1 | LeftDataFrame.merge(RightDataFrame, how = 'inner' , on = key) |
Here, we are just focusing on just the main inputs to the merge function, and one can view the documentation [3] to see the other optional inputs. To start, "key" is a variable (or set of variables) common to both DataFrames, and that we want to use as the basis for merging the two DataFrames. Usually, "key" identifies the unique cases in each DataFrame. The argument "how" indicates which rows to keep from the DataFrames. To explain this further, let's examine each of the four possible methods for "how"
1.) how = 'inner'
To begin, consider both DataFrames as a Venn diagram, where each circle represents the values of the "key" variable contained within that DataFrame:
The 'inner' merge method will only keep the key values that are common to both DataFrames, or, in other words, the intersection of the two circles. The following cartoon depicts how this method would work on two example DataFrames:
Note that key values of 3 and 4 are dropped because 3 is not contained in RightDataFrame and 4 is not contained in LeftDataFrame. Only 1 and 2 are retained since they are common to both DataFrames. Further, note that the resultant DataFrame contains all variables (columns) from each of the two input DataFrames (and "key" is not repeated).
2.) how = 'outer'
In contrast to the 'inner' method, 'outer' keeps all the key values from both DataFrames, or, in other words, the union of the two circles in the Venn diagram:
With 'outer' applied, our cartoon with the two example DataFrames now looks like this:
Now key values of 3 and 4 are retained, and NA values are inserted where either Var_X or Var_Y are not observed.

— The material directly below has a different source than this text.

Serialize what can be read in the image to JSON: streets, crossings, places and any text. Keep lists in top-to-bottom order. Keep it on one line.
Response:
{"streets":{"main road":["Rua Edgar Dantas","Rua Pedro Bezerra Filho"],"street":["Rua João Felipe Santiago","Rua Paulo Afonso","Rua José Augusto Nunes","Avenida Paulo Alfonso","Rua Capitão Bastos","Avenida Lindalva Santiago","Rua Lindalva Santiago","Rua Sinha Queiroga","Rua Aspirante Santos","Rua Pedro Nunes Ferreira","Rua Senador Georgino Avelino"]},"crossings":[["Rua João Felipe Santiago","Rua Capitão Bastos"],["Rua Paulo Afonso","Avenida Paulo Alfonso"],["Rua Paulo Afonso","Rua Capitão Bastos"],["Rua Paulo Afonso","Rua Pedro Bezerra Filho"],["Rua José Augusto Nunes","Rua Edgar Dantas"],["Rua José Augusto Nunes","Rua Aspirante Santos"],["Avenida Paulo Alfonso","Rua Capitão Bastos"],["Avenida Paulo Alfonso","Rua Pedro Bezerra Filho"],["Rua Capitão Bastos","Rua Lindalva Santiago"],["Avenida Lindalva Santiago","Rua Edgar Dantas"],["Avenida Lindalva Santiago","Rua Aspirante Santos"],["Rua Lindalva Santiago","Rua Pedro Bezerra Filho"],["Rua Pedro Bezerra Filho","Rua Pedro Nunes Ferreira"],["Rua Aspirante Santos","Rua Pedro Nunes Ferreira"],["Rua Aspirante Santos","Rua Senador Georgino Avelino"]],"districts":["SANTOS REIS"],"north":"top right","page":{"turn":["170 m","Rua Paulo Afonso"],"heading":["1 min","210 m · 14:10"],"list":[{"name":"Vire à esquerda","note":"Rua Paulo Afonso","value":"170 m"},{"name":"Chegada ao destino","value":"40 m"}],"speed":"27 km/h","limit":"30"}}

As a special use case, if one wishes to simply "stack" two DataFrames (say, with identical variable names but different rows/keys), they can use 'outer' and leave the on argument blank (defaults to all columns).
3.) how = 'left'
The 'left' method keeps all the rows with keys from the LeftDataFrame:
And inserts NA values where variables from the RightDataFrame are not observed:
4.) how = 'right'
In contrast, the 'right' method keeps all the rows with keys from the RightDataFrame:
And inserts NA values where variables from the LeftDataFrame are not observed:
In the exercise below, you are given two DataFrames:
HOME ID | DIVISION | KWH |
---|---|---|
10460 | Pacific | 3491.900 |
10787 | East North Central | 6195.942 |
11055 | Mountain North | 6976.000 |
14870 | Pacific | 10979.658 |
12200 | Mountain South | 19472.628 |
12228 | South Atlantic | 23645.160 |
10934 | East South Central | 19123.754 |
10731 | Middle Atlantic | 3982.231 |
13623 | East North Central | 9457.710 |
12524 | Pacific | 15199.859 |
HOME ID | CLIMATE | TOTAL SQUARE FEET |
---|---|---|
13623 | Cold/Very Cold | 1881 |
11055 | Cold/Very Cold | 2455 |
10460 | Marine | 800 |
12200 | Hot-Dry/Mixed-Dry | 3800 |
12524 | Marine | 1110 |
10332 | Hot-Dry/Mixed-Dry | 1630 |
12106 | Cold/Very Cold | 5184 |
11718 | Mixed-Humid | 1812 |
14500 | Marine | 2195 |
13193 | Marine | 847 |
* Data Source: Residential Energy Consumption Survey (RECS)(link is external) [1], U.S. Energy Information Administration (accessed Nov. 15th, 2021)
Note that these two DataFrames share some of the same cases, identified by "HOME ID" (a numeric idenifier unique to each home). In the exercise below, start by seeing what happens when you perform an 'inner' merge:
How does the resulting DataFrame change when you peform an 'outer' merge? A 'left' merge? A 'right' merge? Pay attention to which rows are kept and where NA values are inserted.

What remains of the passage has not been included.